Given the differences I discovered between the ways in which words are used in the body of research, practice, and press around children, screens, and media (Paciga & Donohue, 2017), I was thrilled to see an email in my box from Children and Screens: Institute of Digital Media and Child Development indicating that they are actively advocating for an additional area of research focus to be added to the six areas presented in the proposed National Institute of Child Health and Human Development (NICHD) strategic plan for 2020-2024, which is open for public comment here. Children and Screens feels strongly that an additional theme, that of media and technology effects on child health and development, deserves inclusion.
I wholeheartedly agree that we need additional research in this area, and I’ve signed on to their statement, but for reasons that definitely are not 100% aligned with the ones presented by the Children and Screens group in their letter to the NICHD response repository. While I do accept that there is a preponderance of research highlighting the negative impact of screens, and I agree with their statement, “Many parents are all too aware of the negative effects media habits are having on the lives of their children, but feel powerless to reverse them” I feel that part of the ways we empower caregivers is by teaching them about the positive, supportive ways we might leverage screens and media for good. Let’s advocate for strengths-based intervention, ethical design of high quality media, and positive social interactions around screens and the media with which children and caregivers interact.

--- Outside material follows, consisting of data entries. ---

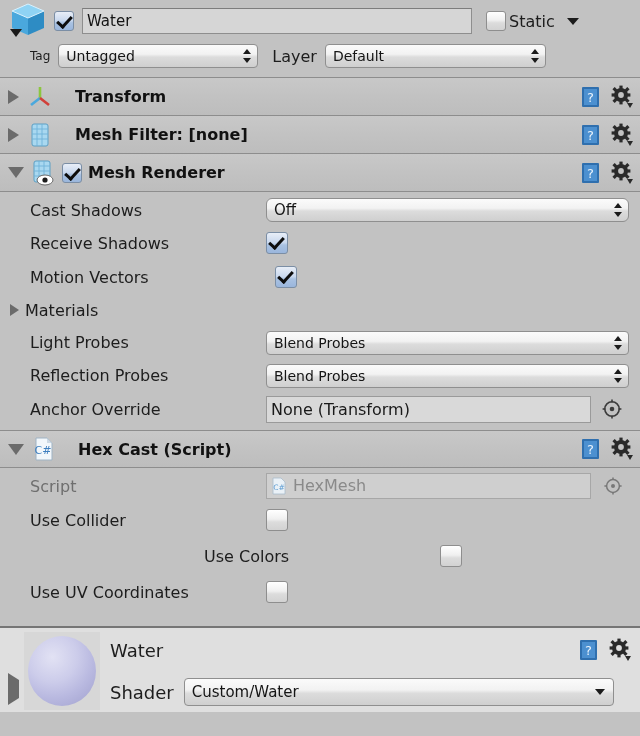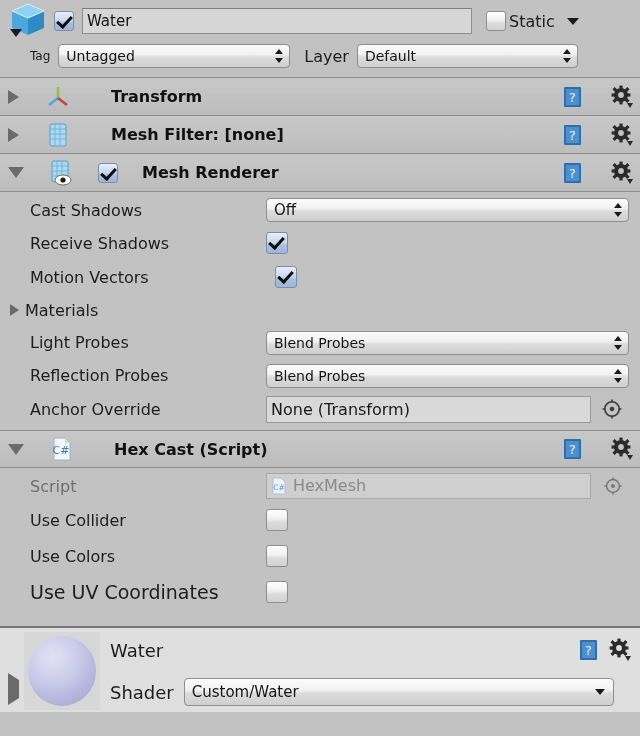--- a/index.html
+++ b/index.html
@@ -186,21 +186,20 @@
   
   .comp-header {
     height: 38px;
     background: linear-gradient(to bottom,#c8c8c8 0%, #c2c2c2 50%, #bdbdbd 100%);
     border-bottom: 1px solid #8d8d8d;
     display: flex;
     align-items: center;
     padding: 0 6px 0 8px;
     box-sizing: border-box;
     position: relative;
-    gap: 18px;
   }
   .comp-title {
     font-weight: bold;
     font-size: 16px;
     color: #111;
     margin-left: 6px;
     white-space: nowrap;
   }
   .comp-spacer { flex: 1; }
 
@@ -261,21 +260,21 @@
       <div class="textfield" style="flex:1; height:26px; line-height:24px; max-width:390px;">Water</div>
       <div style="display:flex;align-items:center;margin-left:14px;">
         <div class="cbox"></div>
         <span class="label" style="margin-left:3px;font-size:16px;">Static</span>
         <span class="caret-down" style="margin-left:12px;"></span>
       </div>
     </div>
 
     <div class="go-row2">
       <span class="label" style="font-size:12px;">Tag</span>
-      <div class="popup" style="width:232px;margin-left:8px;">
+      <div class="popup" style="width:200px;margin-left:8px;">
         <span class="pv">Untagged</span>
         <span class="updown"></span>
       </div>
       <span class="label" style="font-size:16px;margin-left:14px;">Layer</span>
       <div class="popup" style="width:221px;margin-left:8px;align-items:center;">
         <span class="pv">Default</span>
         <span class="updown"></span>
       </div>
     </div>
   </div>
@@ -401,21 +400,21 @@
         <circle cx="11" cy="10" r="2.9" fill="#c2c2c2"></circle>
         <polygon points="17,18 23,18 20,23" fill="#2a2a2a"></polygon>
       </svg>
     </span>
   </div>
 
   <div class="comp-body">
 
     <div class="row" style="height:32px;">
       <span class="label fieldlabel-col" style="font-size:16px;">Cast Shadows</span>
-      <div class="popup" style="width:363px;">
+      <div class="popup" style="width:363px;border-radius:6px;">
         <span class="pv" style="font-size:15px;">Off</span>
         <span class="updown"></span>
       </div>
     </div>
 
     <div class="row" style="height:34px;">
       <span class="label fieldlabel-col" style="font-size:16px;">Receive Shadows</span>
       <span class="cbox on" style="width:22px;height:22px;"></span>
     </div>
 
@@ -524,27 +523,27 @@
           <line x1="16.2" y1="10" x2="18.6" y2="10" stroke="#3c3c3c" stroke-width="1.5"></line>
         </svg>
       </span>
     </div>
 
     <div class="row" style="height:36px;">
       <span class="label fieldlabel-col" style="font-size:16px;">Use Collider</span>
       <span class="cbox" style="width:22px;height:22px;"></span>
     </div>
 
-    <div class="row" style="height:36px;">
+    <div class="row" style="height:36px;justify-content:center;">
       <span class="label fieldlabel-col" style="font-size:16px;">Use Colors</span>
       <span class="cbox" style="width:22px;height:22px;"></span>
     </div>
 
     <div class="row" style="height:36px;">
-      <span class="label fieldlabel-col" style="font-size:19px;">Use UV Coordinates</span>
+      <span class="label fieldlabel-col" style="font-size:16px;">Use UV Coordinates</span>
       <span class="cbox" style="width:22px;height:22px;"></span>
     </div>
 
   </div>
 
   <div class="gap-strip" style="height:12px;"></div>
 
   <div class="mat-block">
     <div class="mat-swatchbg"></div>
     <div class="mat-sphere"></div>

Fred Rogers focused his life’s work on strengths-based approaches to intervention and the impact of his work was and is accepted as positive, despite the fact that children largely received his intervention as mediated by screens. Because of the quality of Fred’s ethical design, and the depth of knowledge he had about human interactions he was able to create and provide screen-mediated mentors (i.e., Mister Rogers, his guests, and the characters in the “Neighborhood of Make Believe”) who demonstrated and helped children learn social and emotional skills. Caregivers saw the good in Fred’s media and they, too, learned.
There are many examples of screen-mediated constrained skills instruction in early literacy (e.g., alphabet knowledge, phonological awareness, print awareness, phonics, word recognition, specific word/vocabulary learning) that have demonstrated positive effects of such experiences on children’s literacy learning. This is particularly true when the media is well designed. Part of the push back that the Children and Screens group has is that such personalized curriculum often puts children at a computer or tablet with headphones on, and children work by themselves. I get this. I feel the same.
I don’t like when I walk into classrooms or homes and see children isolated “doing their lessons,” and my children don’t enjoy when they have to “do their lessons” on the computer. They do like to research and explore things that interest them (we have a bunch of open-ended exploration apps and research databases through our libraries, and we scaffold Google searches). The children I observe do like to interact with friends (and would do so with strangers, yes, if we hadn’t taught them differently) in game play. They do like to create (stop motion and text messages are favorites). These things require active social mediation, and some notion of “turn it off” and get moving or into nature, so that children know that they needn’t be connected to a screen all of the time.
The key here is to understand the range of interactions around screens, and what affordances and drawbacks are associated with each. Screens and their media play into children’s interests very well and hold a lot of cultural weight. Humanity relies on screens for so much, now, so it is understandable that children seek them out in their lives. As a field we are now recognizing excellent media and we are deepening the knowledge base around children, screens, and media. The media the Association for Library Services to Young Children sought for the inaugural award for Excellence in Early Learning Digital Media were those that afford more caregiver-child interaction. These media function more as digital playgrounds than as digital curriculum. My hope is that through additional opportunities for research funding from this NICHD initiative we can craft beautifully designed studies that demonstrate beyond question that there are as many strengths in the screen and media ecosystem as there are hazards. Fred Rogers found the strengths. We can too.